Implications of Public Research-Driven Supply-Chain Attacks
This incident exemplifies how publicly available security research can be rapidly weaponized, surpassing the pace of defensive mitigation deployment. It highlights the systemic risks in open-source ecosystems, where each published finding becomes part of attacker tradecraft. The attack demonstrates that even security-conscious teams with strong controls can be compromised through a chain of known vulnerabilities, emphasizing the need for comprehensive, layered defenses and proactive monitoring.
Historical and Technical Background of the Attack Chain
The attack leveraged three vulnerabilities documented over the previous year: the pull_request_target pattern (GitHub Security Lab, 2021), cache poisoning across trust boundaries (Adnan Khan, May 2024), and OIDC token extraction from GitHub Actions runners (StepSecurity, March 2025). Each of these flaws individually posed risks, but their combination enabled the attacker to breach the trust boundary from forked code to package publishing.
The attacker, identified as GitHub user zblgg, created a malicious fork of TanStack/router on May 10, then injected a payload via a crafted commit. On May 11, they opened a pull request that triggered trusted workflows, leading to the exfiltration of credentials and subsequent malicious package releases. This sequence illustrates how known vulnerabilities can be chained for effective exploitation.
“The attack is a textbook example of how public research can be weaponized faster than defenders can deploy mitigations.”
— Thorsten Meyer
Remaining Questions About the Attack’s Scope and Impact
It is still unclear whether other packages or repositories have been similarly compromised using this chain of vulnerabilities. The full extent of exfiltrated data or further malicious activity remains under investigation. Additionally, the precise timeline of attacker movements within the compromised environment is still being reconstructed.

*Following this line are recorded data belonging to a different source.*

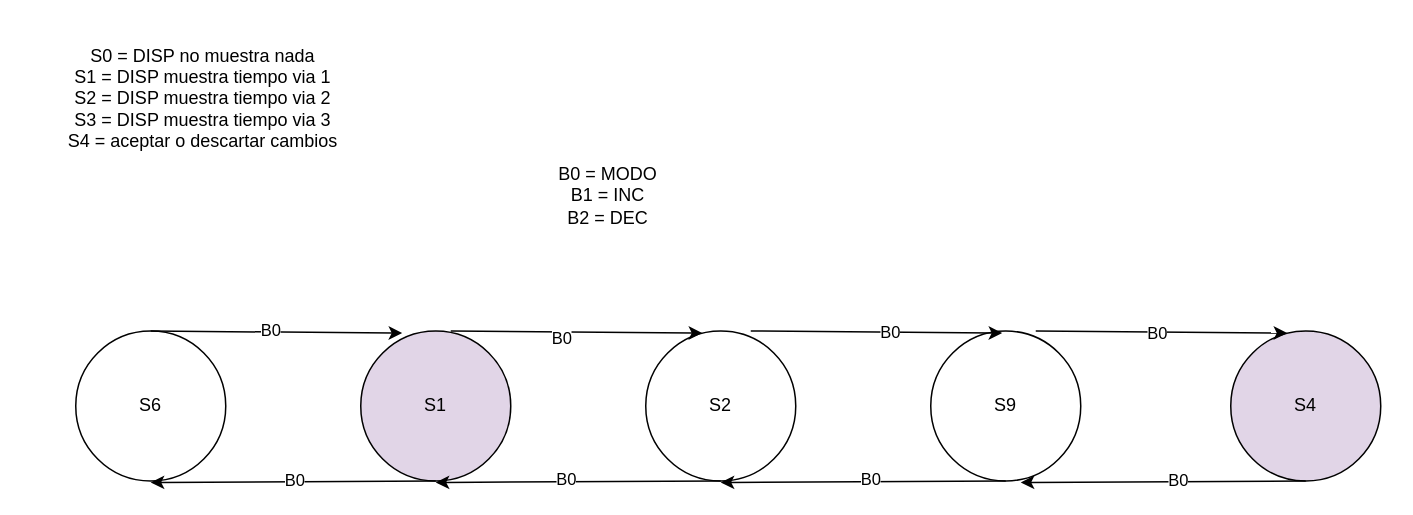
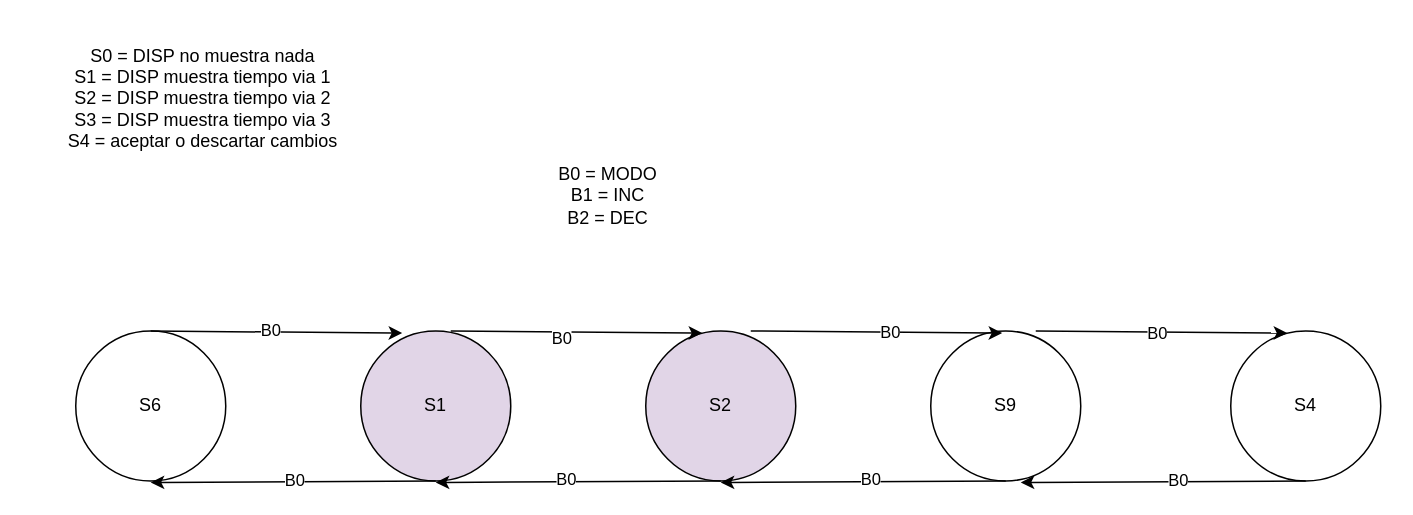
  <mxCell id="0" />
  <mxCell id="1" parent="0" />
  <mxCell id="2" value="S6" style="ellipse;whiteSpace=wrap;html=1;aspect=fixed;" vertex="1" parent="1"><mxGeometry x="50" y="220" width="100" height="100" as="geometry" /></mxCell>
  <mxCell id="3" value="S1" style="ellipse;whiteSpace=wrap;html=1;aspect=fixed;fillColor=#e1d5e7;" vertex="1" parent="1"><mxGeometry x="240" y="220" width="100" height="100" as="geometry" /></mxCell>
- <mxCell id="4" value="S2" style="ellipse;whiteSpace=wrap;html=1;aspect=fixed;" vertex="1" parent="1"><mxGeometry x="430" y="220" width="100" height="100" as="geometry" /></mxCell>
- <mxCell id="5" value="S4" style="ellipse;whiteSpace=wrap;html=1;aspect=fixed;fillColor=#e1d5e7;" vertex="1" parent="1"><mxGeometry x="820" y="220" width="100" height="100" as="geometry" /></mxCell>
+ <mxCell id="4" value="S2" style="ellipse;whiteSpace=wrap;html=1;aspect=fixed;fillColor=#e1d5e7;" vertex="1" parent="1"><mxGeometry x="430" y="220" width="100" height="100" as="geometry" /></mxCell>
+ <mxCell id="5" value="S4" style="ellipse;whiteSpace=wrap;html=1;aspect=fixed;" vertex="1" parent="1"><mxGeometry x="820" y="220" width="100" height="100" as="geometry" /></mxCell>
  <mxCell id="6" value="S9" style="ellipse;whiteSpace=wrap;html=1;aspect=fixed;" vertex="1" parent="1"><mxGeometry x="620" y="220" width="100" height="100" as="geometry" /></mxCell>
  <mxCell id="7" value="" style="endArrow=classic;html=1;entryX=0.276;entryY=0.014;entryDx=0;entryDy=0;entryPerimeter=0;" edge="1" parent="1" target="3"><mxGeometry width="50" height="50" relative="1" as="geometry"><mxPoint x="100" y="220" as="sourcePoint" /><mxPoint x="150" y="170" as="targetPoint" /></mxGeometry></mxCell>
  <mxCell id="8" value="B0" style="edgeLabel;html=1;align=center;verticalAlign=middle;resizable=0;points=[];" vertex="1" connectable="0" parent="7"><mxGeometry x="0.334" y="-2" relative="1" as="geometry"><mxPoint x="-31.98" y="-2.94" as="offset" /></mxGeometry></mxCell>
  <mxCell id="9" value="" style="endArrow=classic;html=1;entryX=0.276;entryY=0.014;entryDx=0;entryDy=0;entryPerimeter=0;" edge="1" parent="1"><mxGeometry width="50" height="50" relative="1" as="geometry"><mxPoint x="300" y="220" as="sourcePoint" /><mxPoint x="467.6" y="221.4" as="targetPoint" /></mxGeometry></mxCell>
  <mxCell id="10" value="" style="endArrow=classic;html=1;entryX=0.276;entryY=0.014;entryDx=0;entryDy=0;entryPerimeter=0;" edge="1" parent="1"><mxGeometry width="50" height="50" relative="1" as="geometry"><mxPoint x="500" y="220" as="sourcePoint" /><mxPoint x="667.6" y="221.4" as="targetPoint" /></mxGeometry></mxCell>
  <mxCell id="11" value="" style="endArrow=classic;html=1;" edge="1" parent="1"><mxGeometry width="50" height="50" relative="1" as="geometry"><mxPoint x="290" y="320" as="sourcePoint" /><mxPoint x="100" y="321" as="targetPoint" /></mxGeometry></mxCell>
  <mxCell id="12" value="" style="endArrow=classic;html=1;entryX=0.276;entryY=0.014;entryDx=0;entryDy=0;entryPerimeter=0;" edge="1" parent="1"><mxGeometry width="50" height="50" relative="1" as="geometry"><mxPoint x="690" y="220" as="sourcePoint" /><mxPoint x="857.6" y="221.4" as="targetPoint" /></mxGeometry></mxCell>
  <mxCell id="13" value="" style="endArrow=classic;html=1;" edge="1" parent="1"><mxGeometry width="50" height="50" relative="1" as="geometry"><mxPoint x="480" y="320" as="sourcePoint" /><mxPoint x="290" y="321" as="targetPoint" /></mxGeometry></mxCell>
  <mxCell id="14" value="" style="endArrow=classic;html=1;" edge="1" parent="1"><mxGeometry width="50" height="50" relative="1" as="geometry"><mxPoint x="670" y="320" as="sourcePoint" /><mxPoint x="480" y="321" as="targetPoint" /></mxGeometry></mxCell>
  <mxCell id="15" value="" style="endArrow=classic;html=1;" edge="1" parent="1"><mxGeometry width="50" height="50" relative="1" as="geometry"><mxPoint x="870" y="320" as="sourcePoint" /><mxPoint x="680" y="321" as="targetPoint" /></mxGeometry></mxCell>
  <mxCell id="16" value="S0 = DISP no muestra nada&lt;br&gt;S1 = DISP muestra tiempo via 1&lt;br&gt;S2 = DISP muestra tiempo via 2&lt;br&gt;S3 = DISP muestra tiempo via 3&lt;br&gt;S4 = aceptar o descartar cambios" style="text;html=1;strokeColor=none;fillColor=none;align=center;verticalAlign=middle;whiteSpace=wrap;rounded=0;" vertex="1" parent="1"><mxGeometry x="20" y="20" width="230" height="90" as="geometry" /></mxCell>
  <mxCell id="17" value="B0 = MODO&lt;br&gt;B1 = INC&lt;br&gt;B2 = DEC" style="text;html=1;strokeColor=none;fillColor=none;align=center;verticalAlign=middle;whiteSpace=wrap;rounded=0;" vertex="1" parent="1"><mxGeometry x="360" y="100" width="90" height="60" as="geometry" /></mxCell>
  <mxCell id="18" value="B0" style="edgeLabel;html=1;align=center;verticalAlign=middle;resizable=0;points=[];" vertex="1" connectable="0" parent="1"><mxGeometry x="199.999" y="229.995" as="geometry"><mxPoint x="174" y="-5" as="offset" /></mxGeometry></mxCell>
  <mxCell id="19" value="B0" style="edgeLabel;html=1;align=center;verticalAlign=middle;resizable=0;points=[];" vertex="1" connectable="0" parent="1"><mxGeometry x="199.999" y="239.995" as="geometry"><mxPoint x="-4" y="80" as="offset" /></mxGeometry></mxCell>
  <mxCell id="20" value="B0" style="edgeLabel;html=1;align=center;verticalAlign=middle;resizable=0;points=[];" vertex="1" connectable="0" parent="1"><mxGeometry x="209.999" y="249.995" as="geometry"><mxPoint x="167" y="69" as="offset" /></mxGeometry></mxCell>
  <mxCell id="21" value="B0" style="edgeLabel;html=1;align=center;verticalAlign=middle;resizable=0;points=[];" vertex="1" connectable="0" parent="1"><mxGeometry x="219.999" y="259.995" as="geometry"><mxPoint x="373" y="-39" as="offset" /></mxGeometry></mxCell>
  <mxCell id="22" value="B0" style="edgeLabel;html=1;align=center;verticalAlign=middle;resizable=0;points=[];" vertex="1" connectable="0" parent="1"><mxGeometry x="229.999" y="269.995" as="geometry"><mxPoint x="350" y="49" as="offset" /></mxGeometry></mxCell>
  <mxCell id="23" value="B0" style="edgeLabel;html=1;align=center;verticalAlign=middle;resizable=0;points=[];" vertex="1" connectable="0" parent="1"><mxGeometry x="239.999" y="279.995" as="geometry"><mxPoint x="531" y="-58" as="offset" /></mxGeometry></mxCell>
  <mxCell id="24" value="B0" style="edgeLabel;html=1;align=center;verticalAlign=middle;resizable=0;points=[];" vertex="1" connectable="0" parent="1"><mxGeometry x="249.999" y="289.995" as="geometry"><mxPoint x="535" y="30" as="offset" /></mxGeometry></mxCell>
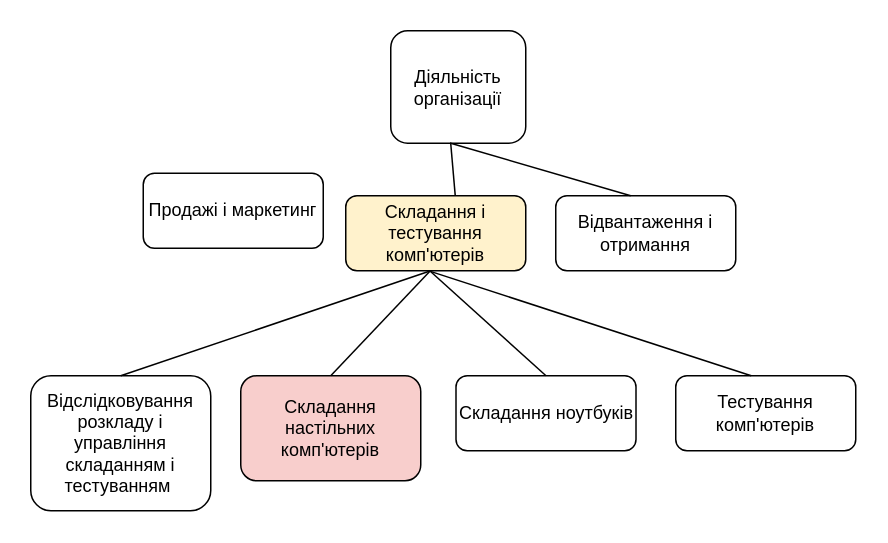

Next Steps for Mitigation and Community Response
Forensic teams are continuing to analyze the attack chain and its broader implications. The TanStack team has issued updates to their workflows and is working with GitHub to enhance detection capabilities. The broader open-source community is expected to review and implement mitigations for the documented vulnerabilities, with an emphasis on layered security controls and proactive monitoring.
Key Questions
How did the attacker chain these vulnerabilities together?
The attacker exploited publicly documented vulnerabilities—pull_request_target abuse, cache poisoning, and OIDC token extraction—in sequence, each bridging a trust boundary and enabling the next step in the attack.
Were any npm tokens or credentials stolen in this attack?
No npm tokens were stolen; the attacker exfiltrated credentials via in-memory exfiltration using Session Protocol, without compromising the npm publish workflow itself.
What can open-source projects do to prevent similar attacks?
Implement layered security controls, monitor for suspicious activity, review trust boundaries in CI/CD pipelines, and stay updated on public research that could be weaponized.
Is this type of attack common or an isolated incident?
This attack is part of a broader wave of supply-chain compromises in 2026, leveraging publicly available research, and is not isolated. It exemplifies systemic vulnerabilities in modern development ecosystems.